Die Wissenschaftler verwendeten zum einen Daten aus der Global Dietary Database, eine Datenbank, welche nationale repräsentative Umfragen zur Schätzung des globalen Ernährungsstatus nutzt. Zum anderen verwendeten sie Informationen der Weltbank und solche aus Ernährungsumfragen in 31 Ländern. Auf dieser Basis verglichen sie den Nährstoffbedarf mit der Nährstoffaufnahme von 99,3 Prozent der Weltbevölkerung in 185 Ländern.1

Weiterhin teilte das Forschungsteam die Bevölkerung in Männer und Frauen aus 17 Altersgruppen ein: Null bis 80 Jahren in Fünfjahresspannen sowie eine Gruppe über 80. Bei der Bewertung wurden 15 Vitamine und Mineralien untersucht:

Besonders spannend für Wissenschaftler, Fachleute und Interessierte: Alle Daten sowie der Code der Analyse sind kostenlos und frei zugänglich.

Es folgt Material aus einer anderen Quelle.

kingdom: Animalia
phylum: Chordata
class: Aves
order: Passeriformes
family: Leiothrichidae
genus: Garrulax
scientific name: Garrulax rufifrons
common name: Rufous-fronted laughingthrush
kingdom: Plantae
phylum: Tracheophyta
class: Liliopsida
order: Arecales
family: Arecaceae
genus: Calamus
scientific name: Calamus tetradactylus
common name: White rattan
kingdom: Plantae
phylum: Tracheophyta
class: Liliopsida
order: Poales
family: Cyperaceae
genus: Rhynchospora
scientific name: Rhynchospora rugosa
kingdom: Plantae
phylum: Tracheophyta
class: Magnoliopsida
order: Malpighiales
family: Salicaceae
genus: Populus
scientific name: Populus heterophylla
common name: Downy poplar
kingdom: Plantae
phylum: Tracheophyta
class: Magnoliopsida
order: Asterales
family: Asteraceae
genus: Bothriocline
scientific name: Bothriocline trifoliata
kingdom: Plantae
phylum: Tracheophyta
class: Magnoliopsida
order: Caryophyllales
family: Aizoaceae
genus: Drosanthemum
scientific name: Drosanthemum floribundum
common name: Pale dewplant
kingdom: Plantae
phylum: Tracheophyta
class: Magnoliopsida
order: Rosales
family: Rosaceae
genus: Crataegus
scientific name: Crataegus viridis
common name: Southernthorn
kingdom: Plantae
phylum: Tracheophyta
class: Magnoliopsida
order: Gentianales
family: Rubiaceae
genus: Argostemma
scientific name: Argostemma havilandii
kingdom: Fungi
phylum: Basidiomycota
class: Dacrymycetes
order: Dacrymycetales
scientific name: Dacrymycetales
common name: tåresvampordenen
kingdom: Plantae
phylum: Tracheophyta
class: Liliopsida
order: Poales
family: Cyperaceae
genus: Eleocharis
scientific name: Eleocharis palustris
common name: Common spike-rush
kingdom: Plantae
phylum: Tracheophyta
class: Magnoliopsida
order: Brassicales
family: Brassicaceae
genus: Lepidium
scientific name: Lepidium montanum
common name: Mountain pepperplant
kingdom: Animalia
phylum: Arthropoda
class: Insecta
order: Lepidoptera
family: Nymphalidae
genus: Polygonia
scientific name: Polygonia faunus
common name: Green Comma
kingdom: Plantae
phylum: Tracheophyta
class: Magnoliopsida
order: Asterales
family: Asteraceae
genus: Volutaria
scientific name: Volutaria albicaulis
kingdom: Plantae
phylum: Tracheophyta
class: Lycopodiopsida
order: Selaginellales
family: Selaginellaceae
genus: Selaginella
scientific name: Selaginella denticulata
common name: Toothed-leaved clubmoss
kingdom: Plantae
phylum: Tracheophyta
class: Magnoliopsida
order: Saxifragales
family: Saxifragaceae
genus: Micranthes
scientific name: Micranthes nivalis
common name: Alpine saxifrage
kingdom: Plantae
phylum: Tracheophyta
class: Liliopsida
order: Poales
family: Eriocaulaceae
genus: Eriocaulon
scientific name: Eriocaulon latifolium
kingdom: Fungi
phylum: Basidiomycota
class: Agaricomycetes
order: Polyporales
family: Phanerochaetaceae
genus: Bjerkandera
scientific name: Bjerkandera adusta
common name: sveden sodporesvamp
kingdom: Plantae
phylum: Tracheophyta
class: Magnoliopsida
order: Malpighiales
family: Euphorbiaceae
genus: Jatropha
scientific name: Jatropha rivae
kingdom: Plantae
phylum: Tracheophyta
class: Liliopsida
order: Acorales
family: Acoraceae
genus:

„Es ist gar nicht so einfach, einen Nährstoffmangel zu bemerken!“

„Ein Nährstoffmangel liegt häufig bereits vor dem Auftreten von Symptomen vor. Hinzu kommt, dass es sich nicht immer um besonders spezifische Symptome handelt. So können Beschwerden wie Müdigkeit, brüchige Nägel, Haarausfall, Kopfschmerzen und weitere die Folge vielerlei Ursachen sein. Wer sich häufig müde oder erschöpft fühlt, könnte beispielsweise an einem bisher nicht diagnostizierten Diabetes Typ 2 erkrankt sein. Es könnte sich aber auch um einen Hinweis auf einen Eisenmangel handeln.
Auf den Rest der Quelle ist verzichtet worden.